Supplied passage:

My tour was conducted by Tony Whitener, the center’s special projects director and the fellow who, in Neuville’s words, “birthed both buildings.” That’s why Whitener was given the honor of wielding the scissors when the ribbon was cut in March.
We walked into a training classroom, where students are taught how to operate things like the circular knitting machines one floor below. There were rows of computers.
“There’s not a knitting machine in here,” says Neuville. “It’s really programming.”
“They go from here down to the shop floor,” adds Whitener, “and they take what they’ve done and see what the results are.”
“Knitting training without a knitting machine to be seen,” says Neuville. “It sort of tells the story.”
The center is helping American entrepreneurs make unique, stylish and high-performing socks. “Where retailers started saying, ‘What’s happening to my sock sales? They’re going down,” Whitener says. “Well, we can tell you. We know exactly what happened to them. It was a whole slew of entrepreneurs that we worked with, collectively. And these entrepreneurs have seen an opening because they didn’t get what they wanted. ‘I’ll just start a business.’”

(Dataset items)
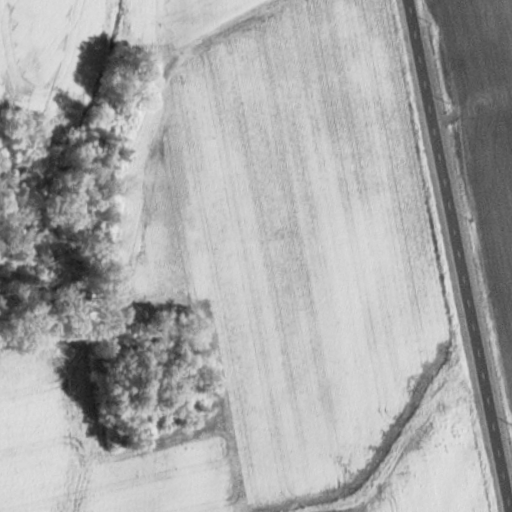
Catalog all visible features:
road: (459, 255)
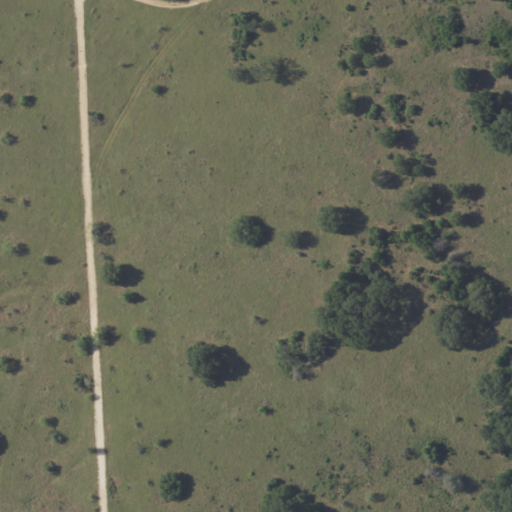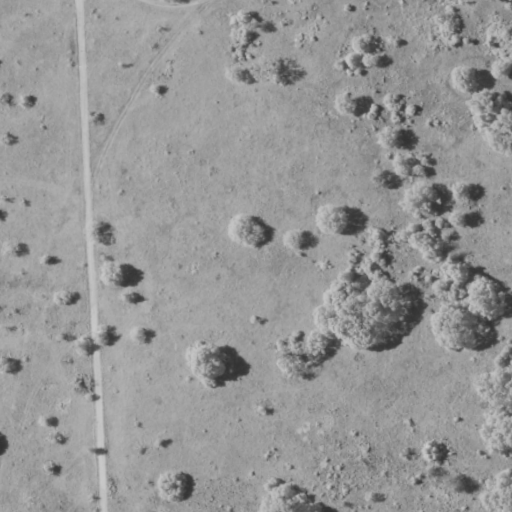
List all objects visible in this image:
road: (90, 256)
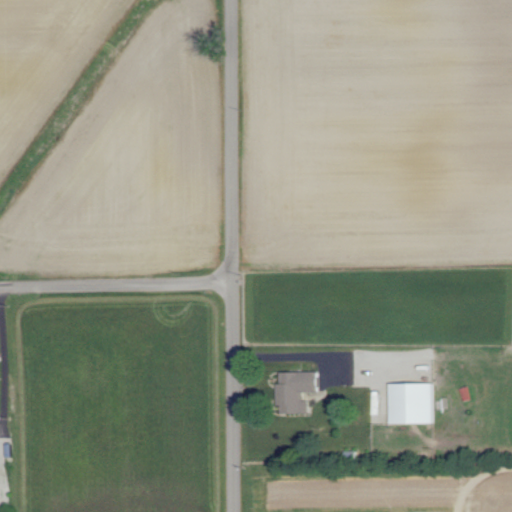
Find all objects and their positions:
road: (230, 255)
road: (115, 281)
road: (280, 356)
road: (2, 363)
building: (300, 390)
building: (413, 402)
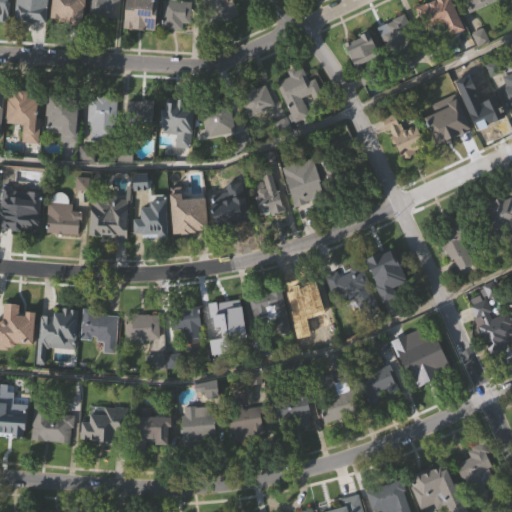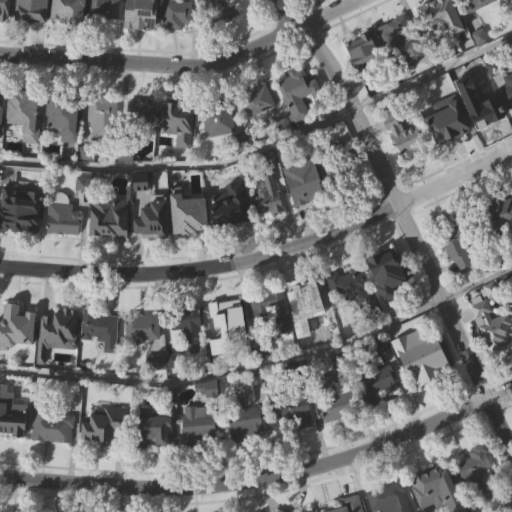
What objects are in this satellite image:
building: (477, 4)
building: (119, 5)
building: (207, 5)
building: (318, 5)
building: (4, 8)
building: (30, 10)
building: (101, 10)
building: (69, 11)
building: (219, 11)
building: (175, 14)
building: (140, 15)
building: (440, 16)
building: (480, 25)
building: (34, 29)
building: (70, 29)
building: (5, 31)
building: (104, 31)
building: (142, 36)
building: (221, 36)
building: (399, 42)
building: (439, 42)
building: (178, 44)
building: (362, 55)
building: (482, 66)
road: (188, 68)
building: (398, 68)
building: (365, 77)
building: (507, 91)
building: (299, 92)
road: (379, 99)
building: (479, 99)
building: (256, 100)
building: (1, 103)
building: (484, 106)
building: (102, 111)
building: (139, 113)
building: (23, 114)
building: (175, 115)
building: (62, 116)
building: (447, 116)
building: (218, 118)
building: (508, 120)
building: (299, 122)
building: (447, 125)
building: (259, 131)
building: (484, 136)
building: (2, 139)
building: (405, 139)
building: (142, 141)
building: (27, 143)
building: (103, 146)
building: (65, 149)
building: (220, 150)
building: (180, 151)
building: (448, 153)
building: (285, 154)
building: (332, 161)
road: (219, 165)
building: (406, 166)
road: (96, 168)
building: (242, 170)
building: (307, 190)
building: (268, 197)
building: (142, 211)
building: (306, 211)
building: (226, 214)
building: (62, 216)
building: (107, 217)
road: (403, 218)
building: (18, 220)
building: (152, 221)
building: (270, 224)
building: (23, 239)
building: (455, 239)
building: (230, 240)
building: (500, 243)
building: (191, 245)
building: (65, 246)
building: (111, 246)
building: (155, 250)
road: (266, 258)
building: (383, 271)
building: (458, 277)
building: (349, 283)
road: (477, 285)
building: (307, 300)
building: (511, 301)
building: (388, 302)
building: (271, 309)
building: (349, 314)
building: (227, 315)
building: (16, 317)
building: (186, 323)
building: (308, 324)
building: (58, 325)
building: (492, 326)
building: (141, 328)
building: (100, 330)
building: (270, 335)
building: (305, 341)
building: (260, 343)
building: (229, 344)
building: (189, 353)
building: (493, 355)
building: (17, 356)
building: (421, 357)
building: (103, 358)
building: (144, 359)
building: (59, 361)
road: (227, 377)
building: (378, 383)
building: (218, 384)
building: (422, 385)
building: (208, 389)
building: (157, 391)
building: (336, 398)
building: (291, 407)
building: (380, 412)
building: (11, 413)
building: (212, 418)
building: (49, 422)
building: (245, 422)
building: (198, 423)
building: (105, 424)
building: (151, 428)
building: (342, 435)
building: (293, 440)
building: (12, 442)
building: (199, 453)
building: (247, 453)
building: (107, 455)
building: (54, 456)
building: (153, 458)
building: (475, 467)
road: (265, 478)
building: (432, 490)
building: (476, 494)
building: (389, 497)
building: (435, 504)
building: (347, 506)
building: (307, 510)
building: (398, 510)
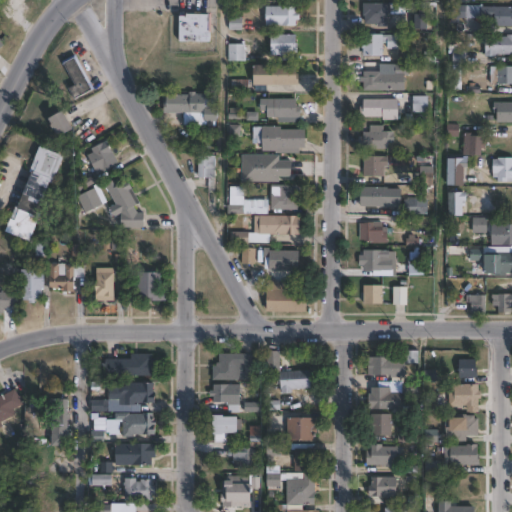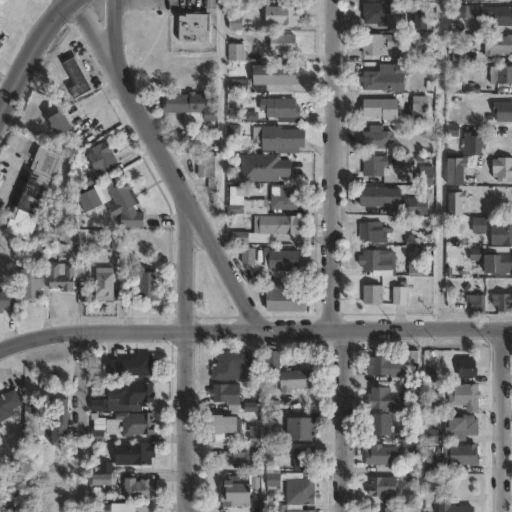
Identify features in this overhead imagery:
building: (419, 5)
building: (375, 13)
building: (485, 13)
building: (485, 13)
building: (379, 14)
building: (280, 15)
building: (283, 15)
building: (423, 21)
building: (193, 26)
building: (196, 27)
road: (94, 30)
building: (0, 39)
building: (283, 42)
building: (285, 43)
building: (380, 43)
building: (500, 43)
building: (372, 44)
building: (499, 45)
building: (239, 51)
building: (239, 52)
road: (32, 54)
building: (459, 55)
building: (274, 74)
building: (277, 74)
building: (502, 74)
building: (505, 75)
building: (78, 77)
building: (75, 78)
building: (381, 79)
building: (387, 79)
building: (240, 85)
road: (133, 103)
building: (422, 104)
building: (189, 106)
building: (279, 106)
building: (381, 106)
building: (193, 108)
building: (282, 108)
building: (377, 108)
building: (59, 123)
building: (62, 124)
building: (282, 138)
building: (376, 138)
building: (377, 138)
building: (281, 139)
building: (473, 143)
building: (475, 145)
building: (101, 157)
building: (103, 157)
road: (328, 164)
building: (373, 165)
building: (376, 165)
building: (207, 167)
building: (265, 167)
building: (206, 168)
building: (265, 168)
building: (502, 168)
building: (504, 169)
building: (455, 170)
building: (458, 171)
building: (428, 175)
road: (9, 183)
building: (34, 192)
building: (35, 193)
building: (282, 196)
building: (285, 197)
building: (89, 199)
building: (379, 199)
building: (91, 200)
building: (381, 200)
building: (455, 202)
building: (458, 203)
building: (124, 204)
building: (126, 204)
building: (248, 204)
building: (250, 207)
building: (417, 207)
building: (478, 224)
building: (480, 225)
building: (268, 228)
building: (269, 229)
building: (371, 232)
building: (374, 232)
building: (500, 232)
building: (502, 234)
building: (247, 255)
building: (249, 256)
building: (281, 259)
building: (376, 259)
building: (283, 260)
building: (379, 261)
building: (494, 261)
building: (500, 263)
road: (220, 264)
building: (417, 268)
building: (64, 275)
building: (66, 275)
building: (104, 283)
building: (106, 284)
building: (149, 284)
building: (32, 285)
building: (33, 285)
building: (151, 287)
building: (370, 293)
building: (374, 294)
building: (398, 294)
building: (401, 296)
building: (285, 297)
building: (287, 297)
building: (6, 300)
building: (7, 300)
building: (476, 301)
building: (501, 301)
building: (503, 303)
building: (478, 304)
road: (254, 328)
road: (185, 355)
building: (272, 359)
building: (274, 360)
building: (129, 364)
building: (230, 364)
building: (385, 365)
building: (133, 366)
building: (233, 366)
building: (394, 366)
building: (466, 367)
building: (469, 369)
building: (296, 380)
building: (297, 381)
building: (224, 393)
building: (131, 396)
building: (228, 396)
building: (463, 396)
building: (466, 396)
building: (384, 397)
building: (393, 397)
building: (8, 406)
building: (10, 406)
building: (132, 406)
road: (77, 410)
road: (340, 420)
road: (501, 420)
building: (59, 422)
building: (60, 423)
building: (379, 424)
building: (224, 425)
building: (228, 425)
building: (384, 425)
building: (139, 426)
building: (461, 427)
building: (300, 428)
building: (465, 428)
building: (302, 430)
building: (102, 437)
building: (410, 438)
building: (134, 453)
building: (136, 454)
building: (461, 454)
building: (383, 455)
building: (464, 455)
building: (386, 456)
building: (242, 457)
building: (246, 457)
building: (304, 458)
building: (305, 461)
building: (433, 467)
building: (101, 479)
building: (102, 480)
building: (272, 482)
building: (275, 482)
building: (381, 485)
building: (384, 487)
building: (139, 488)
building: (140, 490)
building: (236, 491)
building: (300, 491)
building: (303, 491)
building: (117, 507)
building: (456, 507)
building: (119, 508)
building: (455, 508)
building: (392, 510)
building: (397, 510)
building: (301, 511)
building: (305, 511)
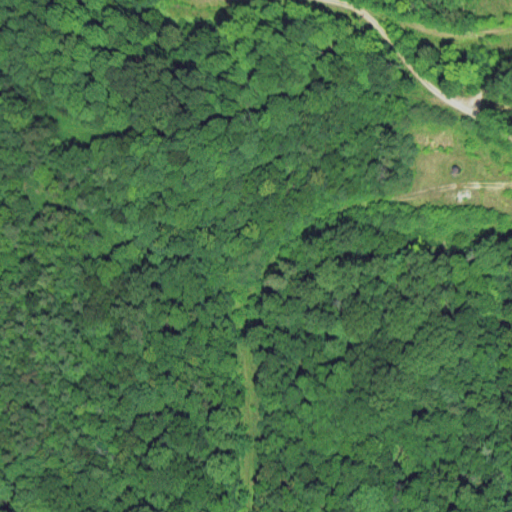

Problem description:
Resume the knitting training center article, starting after its last sentence.

Output of the exercise:
“‘I’ll go direct to consumer,’” says Neuville.
Back to Whitener: “I’m telling you. They cut the retail out and everybody wins. The consumer wins, that entrepreneur wins. And the manufacturers, they struggled supplying those retailers [who are saying] ‘Cut price. Cut price. Cut price.’ Well, that all goes away because the consumer’s willing to pay the price. It’s not about price to the consumer. They just want a good product. That’s sort of our ecosystem. It’s a bunch of small companies across the country that are doing really well. You just met four of them out there. That’s really our bread and butter.”